There's been some talk at various tight corners of the internet that Jrue Holiday, Sixers point guard and Fruity Pebbles savant, is a dark horse candidate for league MVP. It's worth talking about, sure. Let's go over the list of things that would have to occur for Jrue to become an MVP candidate.

  • Derrick Rose's ACL explodes, shattering his leg entirely. In the explosion, some ACL shrapnel gets stuck in Joakim Noah's eye and he goes blind.
  • Dwight Howard quits basketball to star in KAZAAM 2. He wins an Oscar. Kobe Bryant co-stars as his sidekick and contends he's still the number one guy. He refuses to be put up for Best Supporting Actor and decides to work exclusively on Bollywood films because he likes the way they dance.
  • Russell Westbrook, James Harden and Kevin Durant play with Serge Ibaka's chemistry set in his basement and, after an accident, the four of them become attached at the knee, elbow, and ear. David Stern rules they can still play, but their half-court sets aren't nearly as effective and Nick Collison leads the Thunder in points.
  • Anthony Davis's unibrow takes over his whole face and he can't see or talk or breathe and he dies in a fire. Eric Gordon watches on.
  • LeBron James trolls everyone by pulling a Barry Sanders and retires as the best basketball player of all time at age 27.
  • Dirk Nowitzki finally misses a fadeaway jumper.
  • Blake Griffin dunks so hard that it hits Chris Paul in the face and gets stuck in there. CP3 goes by Basketballface now but Blake retires due to the tremendous guilt.
  • Nobody signs Allen Iverson.
  • Ben Howland gets hired as coach of the Timberwolves. Ricky Rubio and Kevin Love combine for 4 shots a game.
  • Jerel McNeal somehow fails to live up to his enormous potential.
  • It is revealed that Rajon Rondo is actually just as old as Paul Pierce and Kevin Garnett.
  • Dwyane Wade loses the "y" in his name. His game was never the same.
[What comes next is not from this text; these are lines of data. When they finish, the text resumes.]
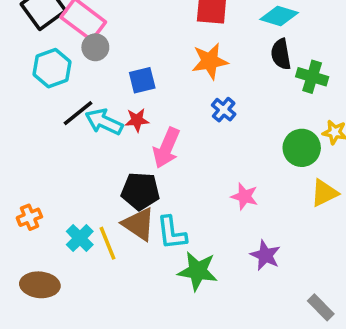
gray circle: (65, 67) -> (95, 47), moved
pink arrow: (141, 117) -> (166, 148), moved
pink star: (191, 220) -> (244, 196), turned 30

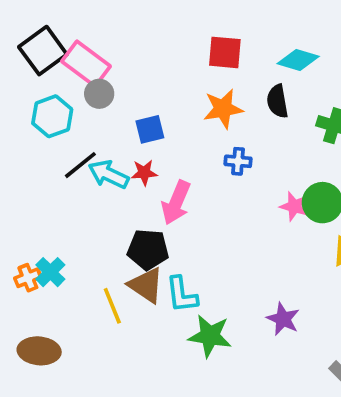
black semicircle: (281, 54) -> (277, 101), moved
blue cross: (224, 110) -> (238, 161), turned -35
pink star: (244, 196) -> (294, 206), moved
cyan cross: (80, 238) -> (50, 272), moved

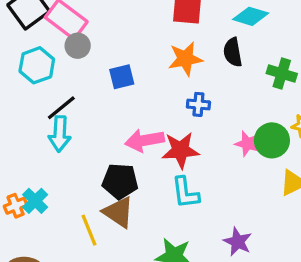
red star: (144, 173) -> (180, 150), moved, size x1.6
cyan arrow: (109, 174) -> (60, 134), moved, turned -112
pink arrow: (176, 203) -> (145, 140), turned 57
cyan L-shape: (182, 295) -> (185, 193), moved

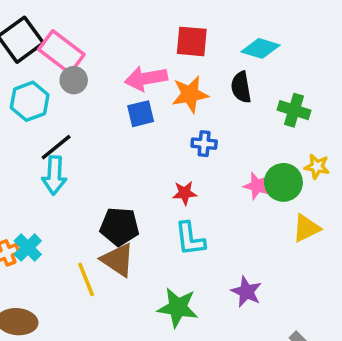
blue square: (122, 77) -> (141, 114), moved
pink arrow: (145, 140) -> (146, 78), moved
red star: (180, 150) -> (185, 193), size x0.6

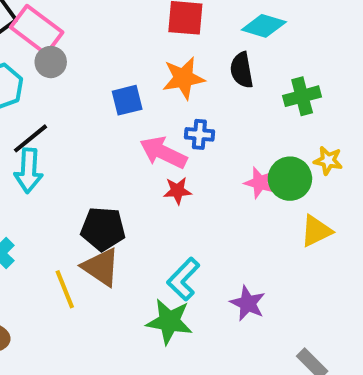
pink arrow: (146, 78) -> (163, 152), moved, turned 36
green cross: (294, 110) -> (302, 96), turned -32
cyan L-shape: (190, 239) -> (183, 279), moved, turned 51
  • Chris Bosh gets traded back to the Raptors and everyone forgets about him.
  • Jeremy Lin fails to make his name just "Jeremy" on the back of his jersey and China loses interest.
  • Mikhail Prokhorov forces Deron Williams to turn Russian and take a villainous role in Taken 3: Back in the Habit.
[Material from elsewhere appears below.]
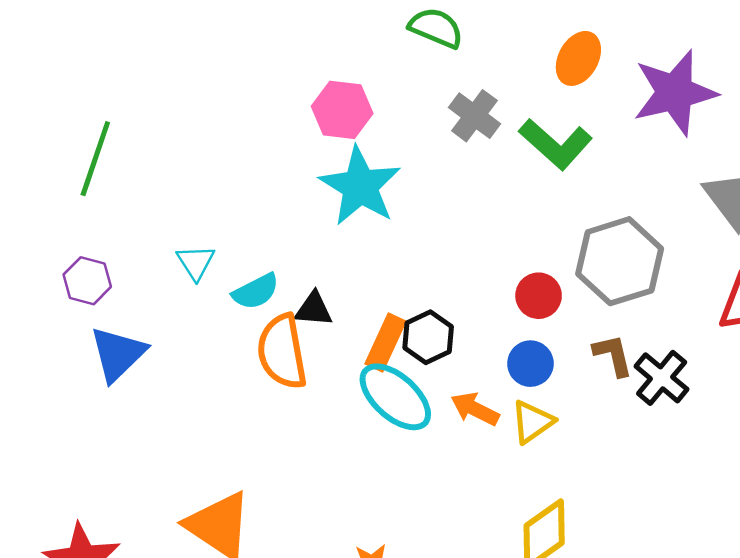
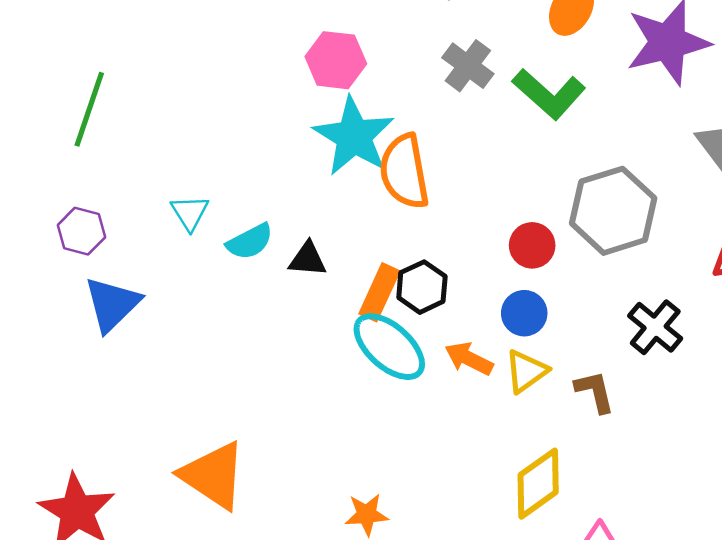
orange semicircle: (282, 352) -> (404, 172), moved
brown L-shape: (613, 355) -> (595, 392), moved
  • Andrew Bynum gets an anal probe. Doesn't hate it.
  • Nothing happens to Carmelo Anthony or Amar'e Stoudemire. They're just not very good.

So yeah. If all of this happens, I'd say he has a good shot. And then I'd give him his max contract. And then I'd hide in a bomb shelter somewhere because the world is not safe and Mars Attacks! is probably happening by now.